Don’t let stress be a self-fulfilling prophecy

Stress is a response that your body produces, reflecting what you are thinking and how you are feeling in that moment. That can mean a pounding heart or releasing stress hormones:

“Stress is by definition rooted in your appraisals of how you think about your own ability to handle a situation, the support you think is available to you, and how you are thinking about what you are facing. That is the root of stress. The only way to change what’s happening in your body is to change the way you’re thinking.”

By shifting your thinking, you actually can change your biological response to stress, which in turns builds more inner strength.

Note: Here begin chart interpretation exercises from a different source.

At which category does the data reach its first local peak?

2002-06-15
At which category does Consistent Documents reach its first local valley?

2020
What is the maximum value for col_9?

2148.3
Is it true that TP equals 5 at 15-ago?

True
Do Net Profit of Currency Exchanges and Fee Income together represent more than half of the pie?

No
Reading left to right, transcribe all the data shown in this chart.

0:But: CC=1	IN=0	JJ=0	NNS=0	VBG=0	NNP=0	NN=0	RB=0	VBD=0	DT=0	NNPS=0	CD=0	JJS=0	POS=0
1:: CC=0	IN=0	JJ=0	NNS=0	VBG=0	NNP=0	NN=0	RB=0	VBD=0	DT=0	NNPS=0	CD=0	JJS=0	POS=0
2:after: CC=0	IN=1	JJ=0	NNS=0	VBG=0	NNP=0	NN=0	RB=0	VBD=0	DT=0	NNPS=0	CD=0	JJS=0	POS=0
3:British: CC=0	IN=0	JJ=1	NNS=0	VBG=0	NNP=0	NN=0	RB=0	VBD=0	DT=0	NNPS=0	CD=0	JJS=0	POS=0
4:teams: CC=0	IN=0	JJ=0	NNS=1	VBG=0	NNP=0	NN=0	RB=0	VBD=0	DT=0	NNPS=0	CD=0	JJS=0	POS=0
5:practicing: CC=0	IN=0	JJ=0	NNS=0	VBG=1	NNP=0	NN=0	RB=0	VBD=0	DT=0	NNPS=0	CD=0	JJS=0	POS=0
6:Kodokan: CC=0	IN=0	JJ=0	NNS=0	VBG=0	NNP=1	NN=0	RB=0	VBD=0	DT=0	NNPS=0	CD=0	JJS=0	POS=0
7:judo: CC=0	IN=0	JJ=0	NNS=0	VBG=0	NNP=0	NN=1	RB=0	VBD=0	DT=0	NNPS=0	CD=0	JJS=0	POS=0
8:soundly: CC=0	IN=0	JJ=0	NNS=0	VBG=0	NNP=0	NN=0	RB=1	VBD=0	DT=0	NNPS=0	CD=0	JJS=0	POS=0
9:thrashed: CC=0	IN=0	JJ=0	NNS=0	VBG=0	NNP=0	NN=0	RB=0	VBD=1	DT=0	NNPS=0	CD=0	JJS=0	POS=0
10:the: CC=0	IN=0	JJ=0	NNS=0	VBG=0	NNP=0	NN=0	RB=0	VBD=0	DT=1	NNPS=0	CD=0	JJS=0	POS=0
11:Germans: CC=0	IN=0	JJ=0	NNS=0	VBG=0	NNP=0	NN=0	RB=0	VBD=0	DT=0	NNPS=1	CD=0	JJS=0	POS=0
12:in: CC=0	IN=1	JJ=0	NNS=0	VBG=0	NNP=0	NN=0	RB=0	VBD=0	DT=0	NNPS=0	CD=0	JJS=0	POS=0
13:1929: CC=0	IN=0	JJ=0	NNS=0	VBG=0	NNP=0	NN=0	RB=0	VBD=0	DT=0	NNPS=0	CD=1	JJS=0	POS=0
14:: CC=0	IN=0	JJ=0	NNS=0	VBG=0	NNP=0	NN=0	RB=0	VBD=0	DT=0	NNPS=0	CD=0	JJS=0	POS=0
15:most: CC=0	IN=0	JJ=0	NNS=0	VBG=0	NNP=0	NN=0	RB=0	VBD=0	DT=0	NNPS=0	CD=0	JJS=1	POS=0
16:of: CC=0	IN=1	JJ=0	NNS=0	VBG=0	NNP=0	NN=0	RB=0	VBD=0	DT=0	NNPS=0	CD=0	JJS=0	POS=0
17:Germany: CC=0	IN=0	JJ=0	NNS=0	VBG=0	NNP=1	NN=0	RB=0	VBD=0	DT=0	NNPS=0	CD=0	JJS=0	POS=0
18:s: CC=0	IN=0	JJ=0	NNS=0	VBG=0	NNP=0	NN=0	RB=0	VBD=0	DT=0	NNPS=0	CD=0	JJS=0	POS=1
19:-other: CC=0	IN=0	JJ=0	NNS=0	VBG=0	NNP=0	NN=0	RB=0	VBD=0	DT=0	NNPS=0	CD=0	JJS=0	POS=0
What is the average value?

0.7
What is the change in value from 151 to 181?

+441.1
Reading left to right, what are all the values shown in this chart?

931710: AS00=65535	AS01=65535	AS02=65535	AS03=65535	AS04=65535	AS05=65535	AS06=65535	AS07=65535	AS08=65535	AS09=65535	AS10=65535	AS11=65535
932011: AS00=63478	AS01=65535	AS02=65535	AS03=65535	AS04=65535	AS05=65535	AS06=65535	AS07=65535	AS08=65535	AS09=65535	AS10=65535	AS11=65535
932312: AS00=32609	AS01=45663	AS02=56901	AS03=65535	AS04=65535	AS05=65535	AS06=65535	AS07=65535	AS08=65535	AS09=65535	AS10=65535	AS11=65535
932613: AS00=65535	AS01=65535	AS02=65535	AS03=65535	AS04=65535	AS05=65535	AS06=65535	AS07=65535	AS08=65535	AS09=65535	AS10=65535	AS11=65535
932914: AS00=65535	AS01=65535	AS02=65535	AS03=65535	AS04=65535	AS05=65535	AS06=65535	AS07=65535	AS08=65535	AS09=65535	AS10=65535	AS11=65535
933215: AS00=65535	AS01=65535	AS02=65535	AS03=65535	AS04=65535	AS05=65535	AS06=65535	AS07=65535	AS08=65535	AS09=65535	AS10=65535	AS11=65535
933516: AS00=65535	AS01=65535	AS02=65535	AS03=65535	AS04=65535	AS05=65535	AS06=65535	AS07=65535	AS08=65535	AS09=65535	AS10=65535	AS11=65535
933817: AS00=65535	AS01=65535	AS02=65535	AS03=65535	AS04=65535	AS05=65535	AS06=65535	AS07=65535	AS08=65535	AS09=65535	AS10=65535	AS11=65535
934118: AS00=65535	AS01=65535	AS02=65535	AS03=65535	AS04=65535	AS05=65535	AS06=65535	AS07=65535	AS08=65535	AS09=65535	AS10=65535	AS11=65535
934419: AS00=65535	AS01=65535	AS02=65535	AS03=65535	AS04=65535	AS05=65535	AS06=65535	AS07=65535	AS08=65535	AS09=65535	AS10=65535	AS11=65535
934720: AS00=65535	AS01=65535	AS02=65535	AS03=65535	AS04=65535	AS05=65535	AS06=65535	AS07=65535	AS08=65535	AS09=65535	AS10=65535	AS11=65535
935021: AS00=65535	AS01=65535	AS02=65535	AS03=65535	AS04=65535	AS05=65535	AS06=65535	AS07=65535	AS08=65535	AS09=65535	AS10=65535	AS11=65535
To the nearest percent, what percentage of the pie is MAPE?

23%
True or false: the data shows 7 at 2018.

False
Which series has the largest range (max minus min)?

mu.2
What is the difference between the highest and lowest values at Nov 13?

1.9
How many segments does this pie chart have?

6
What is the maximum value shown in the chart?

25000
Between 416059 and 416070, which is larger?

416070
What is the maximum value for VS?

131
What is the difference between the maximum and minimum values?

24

Instead of framing stress as a fight or flight situation — often producing anxiety and feeling out of control — try to view it as producing a challenge response. This actually can give people more energy and the ability to take charge of situations.
 

Be open to the health benefits of stress

Enduring and conquering stress actually can have positive health effects. McGonigal cites evidence that people who experience some adversity in their lives tend to be happier and healthier than those who experience little:

“There is ample evidence that those who had more stress in the workplace and more pressure and demands over their career show brain resilience as they age and are less likely to experience dementia and other deterioration. Built into stress is the ability to strengthen our brain and make it more resilient.”

Reduced likelihood of dementia tomorrow helps to put the stress of today into perspective.

A positive attitude towards stress can make a real difference

Ultimately, it’s about shifting your outlook on stress — and separating a devastating experience from the pressure of being tested. Consider how you can step back and look differently at some of the stress you encounter in your workplace: you might not be able to stop it from happening, but you may be able to change the way that you perceive it.